Stored data entries
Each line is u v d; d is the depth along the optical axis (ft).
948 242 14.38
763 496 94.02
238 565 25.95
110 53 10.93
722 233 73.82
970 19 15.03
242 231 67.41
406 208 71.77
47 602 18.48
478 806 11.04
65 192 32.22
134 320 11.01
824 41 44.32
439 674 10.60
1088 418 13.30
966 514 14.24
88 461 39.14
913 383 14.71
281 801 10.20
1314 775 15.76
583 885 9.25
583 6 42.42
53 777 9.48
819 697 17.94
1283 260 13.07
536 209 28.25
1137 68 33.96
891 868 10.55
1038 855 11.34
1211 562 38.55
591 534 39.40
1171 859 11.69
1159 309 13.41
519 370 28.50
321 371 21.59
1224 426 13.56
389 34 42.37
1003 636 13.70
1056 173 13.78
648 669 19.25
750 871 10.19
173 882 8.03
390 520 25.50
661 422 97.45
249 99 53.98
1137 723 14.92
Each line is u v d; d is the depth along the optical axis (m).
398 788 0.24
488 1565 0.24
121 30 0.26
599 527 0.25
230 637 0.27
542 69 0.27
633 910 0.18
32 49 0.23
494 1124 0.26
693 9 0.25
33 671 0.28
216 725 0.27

» Action item: Each line above should be output exactly as written.

» Task response:
Each line is u v d; d is the depth along the optical axis (ft).
948 242 14.38
763 496 94.02
238 565 25.95
110 53 10.93
722 233 73.82
970 19 15.03
242 231 67.41
406 208 71.77
47 602 18.48
478 806 11.04
65 192 32.22
134 320 11.01
824 41 44.32
439 674 10.60
1088 418 13.30
966 514 14.24
88 461 39.14
913 383 14.71
281 801 10.20
1314 775 15.76
583 885 9.25
583 6 42.42
53 777 9.48
819 697 17.94
1283 260 13.07
536 209 28.25
1137 68 33.96
891 868 10.55
1038 855 11.34
1211 562 38.55
591 534 39.40
1171 859 11.69
1159 309 13.41
519 370 28.50
321 371 21.59
1224 426 13.56
389 34 42.37
1003 636 13.70
1056 173 13.78
648 669 19.25
750 871 10.19
173 882 8.03
390 520 25.50
661 422 97.45
249 99 53.98
1137 723 14.92
Each line is u v d; d is the depth along the optical axis (m).
398 788 0.24
488 1565 0.24
121 30 0.26
599 527 0.25
230 637 0.27
542 69 0.27
633 910 0.18
32 49 0.23
494 1124 0.26
693 9 0.25
33 671 0.28
216 725 0.27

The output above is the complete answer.